Auszug:
Premier Philippe erklärte im Senat, Innenminister Christophe Castaner rufe dazu auf, am Samstag nicht in Paris zu demonstrieren. Es sei nicht verboten, zu demonstrieren - allerdings würden so Demonstranten nicht in die Falle von Schlägern geraten.

Die Krise wirkt sich auch auf den Tourismus aus, der ein wichtiges wirtschaftliches Standbein Frankreichs ist. Wegen der erwarteten Proteste wird das Wahrzeichen von Paris, der Eiffelturm, am Samstag für Besucher geschlossen bleiben. Auch die Oper und Museen wie der weltbekannte Louvre wollen nicht öffnen.

Präsident Macron war den Demonstranten am Mittwochabend ein Stück weiter entgegengekommen und hatte angekündigt, die geplanten Steuererhöhungen für Benzin und Diesel für das Jahr 2019 ausser Kraft zu setzen. An diesen Erhöhungen hatte sich der Protest der «Gelben Westen» entzündet.

Gesammelte Daten:
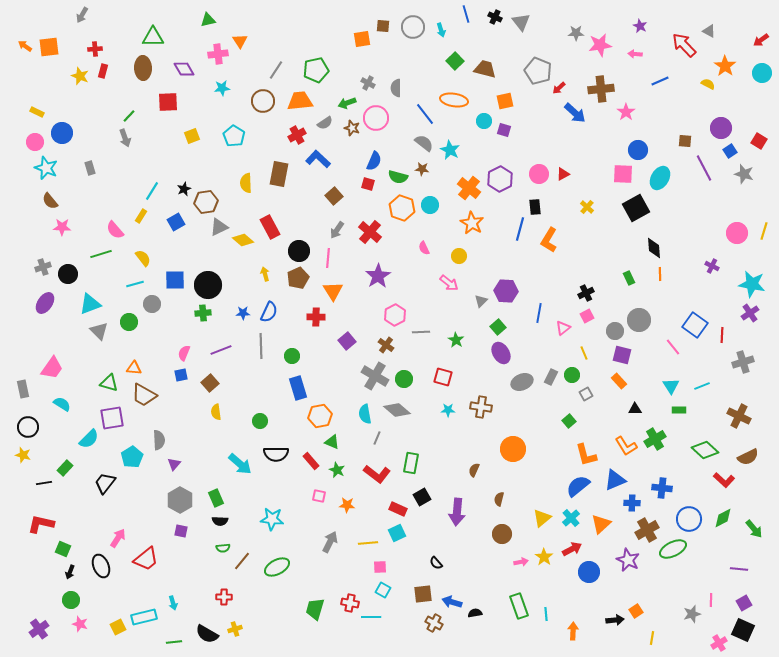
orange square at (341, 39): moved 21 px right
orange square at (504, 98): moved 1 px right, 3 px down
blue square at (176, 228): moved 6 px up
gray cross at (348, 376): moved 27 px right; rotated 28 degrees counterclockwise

Kurze Aufgabe 1: Welche geplanten Steuererhöhungen will Präsident Macron laut dem Auszug über die Proteste in Frankreich für das Jahr 2019 außer Kraft setzen?
Kurze Aufgabe 2: Führe den Auszug über die Proteste in Frankreich im Anschluss an seinen letzten Satz weiter.

Richtige Antwort 1: Die geplanten Steuererhöhungen für Benzin und Diesel.

Richtige Antwort 2:
Mit öffentlichen Auftritten hielt sich der Präsident nach seiner Rückkehr vom G20-Gipfel in Argentinien aber zurück. Die Erklärungen für die Politik der Regierung lieferte stattdessen Premier Philippe vor der Nationalversammlung und dem Senat. Den Kurswechsel bei den Steuererhöhungen kündigte Umweltminister François de Rugy während einer Livesendung im Fernsehen an.

Wenn der Bildungsminister nicht bald eine starke Antwort gebe, werde es Todesfälle geben, sagte der Präsident der Nationalen Schülerunion, Louis Boyard, dem Sender BFMTV. Er fürchte bei den Protesten Gewalt - und rief gleichzeitig zur Ruhe auf.

Einige Bereiche der Pariser Universität Sorbonne blieben am Donnerstag geschlossen, wie die Hochschule mitteilte. Medienberichten zufolge hatten zuvor mehrere Menschen versucht, Teile der Universität zu besetzen.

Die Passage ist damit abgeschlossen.